# WHAT YOU WILL DO
Print every line of text in the material below word for word, and leave the pictures out of your answer.

Collected data entries:
━━━━━━━━━━━━━━━━━━━━

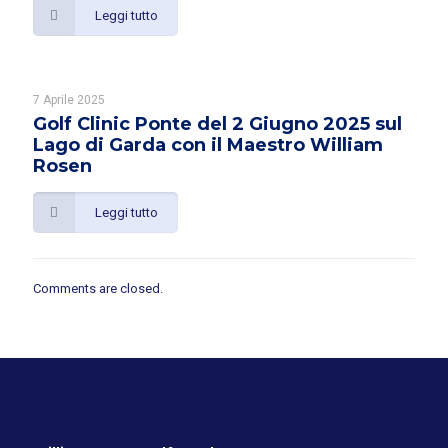
Leggi tutto
7 Aprile 2025
Golf Clinic Ponte del 2 Giugno 2025 sul
Lago di Garda con il Maestro William
Rosen
Leggi tutto
Comments are closed.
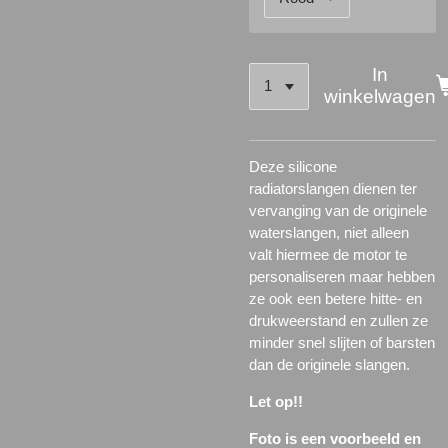
In
winkelwagen
Deze silicone
radiatorslangen dienen ter
vervanging van de originele
waterslangen, niet alleen
valt hiermee de motor te
personaliseren maar hebben
ze ook een betere hitte- en
drukweerstand en zullen ze
minder snel slijten of barsten
dan de originele slangen.
Let op!!
Foto is een voorbeeld en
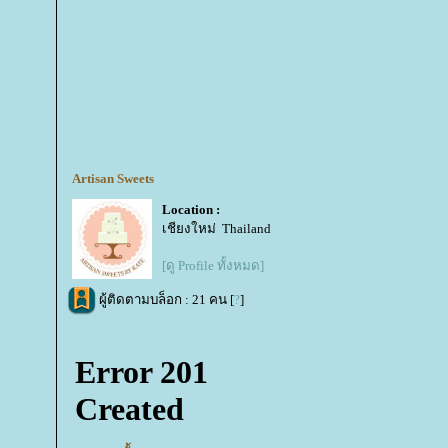
Artisan Sweets
Location :
เชียงใหม่ Thailand
[ดู Profile ทั้งหมด]
ผู้ติดตามบล็อก : 21 คน [
?
]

━━━━━━━━━━━━━━━━━━━━

# RESPONSE TO THIS TASK
Leggi tutto
7 Aprile 2025
Golf Clinic Ponte del 2 Giugno 2025 sul
Lago di Garda con il Maestro William
Rosen
Leggi tutto
Comments are closed.
In
winkelwagen
Deze silicone
radiatorslangen dienen ter
vervanging van de originele
waterslangen, niet alleen
valt hiermee de motor te
personaliseren maar hebben
ze ook een betere hitte- en
drukweerstand en zullen ze
minder snel slijten of barsten
dan de originele slangen.
Let op!!
Foto is een voorbeeld en
Artisan Sweets
Location :
เชียงใหม่ Thailand
[ดู Profile ทั้งหมด]
ผู้ติดตามบล็อก : 21 คน [
?
]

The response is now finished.